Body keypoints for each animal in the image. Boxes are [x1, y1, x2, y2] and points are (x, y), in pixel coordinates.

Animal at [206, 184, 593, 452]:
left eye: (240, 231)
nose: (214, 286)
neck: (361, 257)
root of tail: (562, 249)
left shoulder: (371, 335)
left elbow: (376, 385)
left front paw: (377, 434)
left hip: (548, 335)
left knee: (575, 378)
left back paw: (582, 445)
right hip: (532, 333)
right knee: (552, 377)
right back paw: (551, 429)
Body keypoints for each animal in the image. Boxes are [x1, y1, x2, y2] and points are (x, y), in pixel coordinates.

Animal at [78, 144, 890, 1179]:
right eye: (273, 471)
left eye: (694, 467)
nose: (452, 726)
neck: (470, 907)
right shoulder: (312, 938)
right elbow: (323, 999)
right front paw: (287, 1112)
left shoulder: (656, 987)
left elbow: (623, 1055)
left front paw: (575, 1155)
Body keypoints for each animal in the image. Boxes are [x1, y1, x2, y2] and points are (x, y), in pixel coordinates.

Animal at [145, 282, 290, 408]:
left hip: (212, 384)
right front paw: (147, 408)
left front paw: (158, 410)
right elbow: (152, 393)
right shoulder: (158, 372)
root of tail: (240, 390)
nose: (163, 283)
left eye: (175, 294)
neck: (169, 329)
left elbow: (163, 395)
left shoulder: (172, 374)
--
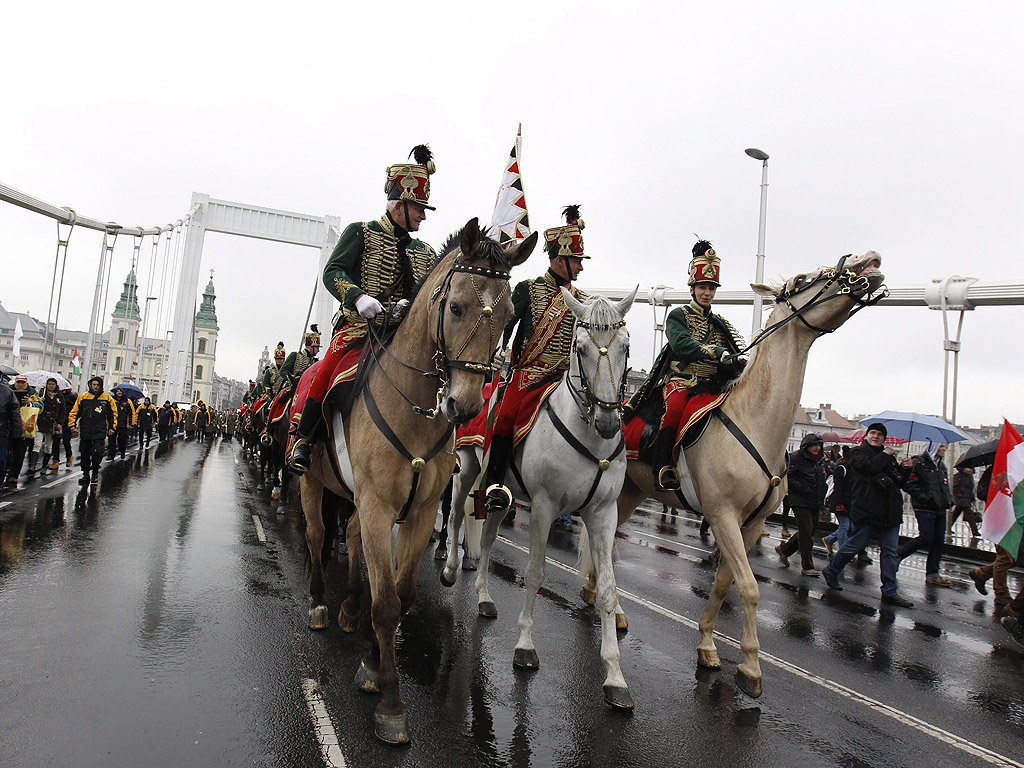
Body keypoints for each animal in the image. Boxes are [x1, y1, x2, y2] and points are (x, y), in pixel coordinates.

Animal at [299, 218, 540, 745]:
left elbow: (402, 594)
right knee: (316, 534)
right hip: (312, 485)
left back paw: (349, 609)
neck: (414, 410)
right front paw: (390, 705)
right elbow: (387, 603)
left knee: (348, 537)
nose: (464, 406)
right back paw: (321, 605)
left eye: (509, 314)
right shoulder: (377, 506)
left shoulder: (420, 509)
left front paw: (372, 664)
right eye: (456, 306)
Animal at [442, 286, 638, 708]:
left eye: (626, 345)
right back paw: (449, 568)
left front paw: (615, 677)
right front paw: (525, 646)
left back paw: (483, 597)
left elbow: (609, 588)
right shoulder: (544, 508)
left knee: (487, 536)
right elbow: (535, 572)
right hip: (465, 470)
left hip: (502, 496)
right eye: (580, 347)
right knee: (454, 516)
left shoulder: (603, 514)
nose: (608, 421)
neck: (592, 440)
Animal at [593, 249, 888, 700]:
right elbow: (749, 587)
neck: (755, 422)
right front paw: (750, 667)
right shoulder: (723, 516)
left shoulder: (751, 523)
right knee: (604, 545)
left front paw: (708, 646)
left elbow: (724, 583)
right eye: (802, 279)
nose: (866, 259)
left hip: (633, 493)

REQUIRED WORK: Please reproduce, exactly as they appear above, the lines from the line containing "left knee: (575, 378)" up to and including the line containing "nose: (163, 283)".

SOLUTION TO THIS EXERCISE:
left knee: (575, 378)
left back paw: (582, 445)
right hip: (532, 333)
right knee: (552, 377)
right back paw: (551, 429)
Body keypoints for each animal in the image. Boxes are [x1, y1, x2, y2] and points are (x, y), in pixel coordinates.

Animal at [78, 144, 890, 1179]:
right eye: (273, 471)
left eye: (694, 467)
nose: (452, 726)
neck: (470, 907)
right shoulder: (312, 938)
right elbow: (323, 999)
right front paw: (287, 1112)
left shoulder: (656, 987)
left elbow: (623, 1055)
left front paw: (575, 1155)
Body keypoints for each animal in the image. Boxes are [x1, y1, x2, y2] and points are (x, y), in pixel coordinates.

Animal at [145, 282, 290, 408]:
left hip: (212, 384)
right front paw: (147, 408)
left front paw: (158, 410)
right elbow: (152, 393)
right shoulder: (158, 372)
root of tail: (240, 390)
nose: (163, 283)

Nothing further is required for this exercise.